Pero si hablamos de los despertares nocturnos, que es lo que más preocupa a los padres, ya que generalmente interfiere con su propio sueño, podemos decir que “se ha observado que hasta los tres años y medio al menos la mitad de los niños tienen despertares nocturnos, aunque su número va disminuyendo a medida que madura. Aun así, esta disminución no sigue un ritmo constante, produciéndose continúas subidas y bajadas (temporadas que duermen del tirón seguidas de temporadas que se despiertan más) durante toda la infancia”.

¿Y qué pasa si lo dejo llorar hasta que se canse?

Hay varias teorías, llamadas conductistas, que pretenden enseñar a los niños a dormir, dejándolos llorar hasta que se cansen y, por agotamiento, terminan durmiéndose. Pero, ¿qué coste tiene en el cerebro del bebé? La experta lo tiene claro: “Dejar llorar a un bebé que todavía requiere la regulación de la madre (o figura de apego) para controlar sus emociones puede provocar lo que se llama una respuesta tóxica al estrés. Esto es, la criatura no puede adaptarse saludablemente a ese estrés porque se ha superado su capacidad para hacerlo”. “Esto conlleva una respuesta maladaptativa”, prosigue, “que puede desembocar en una patología. Este fenómeno no siempre se manifiesta a corto plazo, ya que muchos problemas de la vida adulta pueden explicarse, precisamente, por respuestas tóxicas al estrés en la primera infancia, cuando la persona no tenía la capacidad de adaptarse saludablemente a las circunstancias adversas”.
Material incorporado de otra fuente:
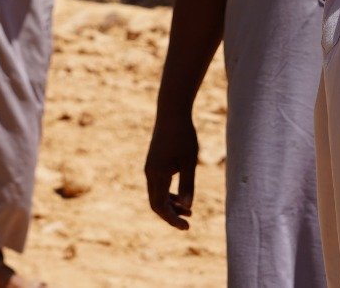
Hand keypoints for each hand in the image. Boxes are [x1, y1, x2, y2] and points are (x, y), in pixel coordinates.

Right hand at [143, 111, 197, 229]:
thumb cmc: (183, 135)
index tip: (186, 227)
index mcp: (158, 174)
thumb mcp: (189, 161)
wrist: (171, 113)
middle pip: (156, 203)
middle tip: (188, 223)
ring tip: (189, 211)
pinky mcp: (153, 163)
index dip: (172, 219)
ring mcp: (150, 168)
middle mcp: (150, 173)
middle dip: (171, 215)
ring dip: (171, 205)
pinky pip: (158, 185)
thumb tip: (188, 206)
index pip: (160, 206)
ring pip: (156, 195)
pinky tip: (182, 197)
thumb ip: (187, 184)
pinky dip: (168, 194)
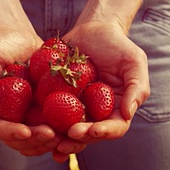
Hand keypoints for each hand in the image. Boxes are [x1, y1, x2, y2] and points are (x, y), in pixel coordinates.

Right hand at [0, 26, 60, 155]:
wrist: (19, 37)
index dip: (8, 132)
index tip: (26, 131)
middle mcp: (3, 117)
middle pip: (15, 139)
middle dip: (33, 141)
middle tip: (51, 135)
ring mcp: (22, 117)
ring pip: (33, 140)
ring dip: (47, 143)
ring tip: (62, 135)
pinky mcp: (39, 112)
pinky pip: (49, 129)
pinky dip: (59, 134)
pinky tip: (71, 131)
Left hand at [53, 21, 149, 157]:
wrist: (93, 29)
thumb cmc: (118, 45)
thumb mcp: (134, 62)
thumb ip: (136, 87)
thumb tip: (128, 114)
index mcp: (116, 109)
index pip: (114, 128)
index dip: (104, 132)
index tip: (93, 130)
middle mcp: (96, 113)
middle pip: (88, 134)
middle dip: (78, 139)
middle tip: (67, 137)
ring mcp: (75, 108)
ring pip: (67, 130)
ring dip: (59, 139)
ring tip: (49, 139)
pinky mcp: (57, 99)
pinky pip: (49, 114)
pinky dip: (42, 123)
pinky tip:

“Dice el profesor de antropología James McKenna: el hábitat del bebé humano es el cuerpo de su madre. El neonatólogo Nils Bergman también dice: todo lo que un bebé hace únicamente se entiende desde la perspectiva del cuerpo de la madre. Esto significa que todo el comportamiento instintivo del bebé está dirigido a asegurar su supervivencia en el cuerpo de su madre. Fuera de él casi no sirve para nada”, explica. Esto quiere decir que cuando se separan las crías mamíferas de sus madres sufren una importante desregulación fisiológica que afecta desde el control de su temperatura a su respiración o frecuencia cardíaca. “La madre es, en definitiva, el regulador fisiológico y emocional de su hijo”, resume Berrozpe. “Su ausencia desregula y esta desregulación es por sí misma un factor estresante que puede generar una respuesta tóxica no adaptativa, dependiendo de las circunstancias. Y ya sabemos que esta respuesta tóxica puede tener relevantes consecuencias a corto, medio y largo plazo, comprometiendo el desarrollo y la salud física y emocional futura del bebé”.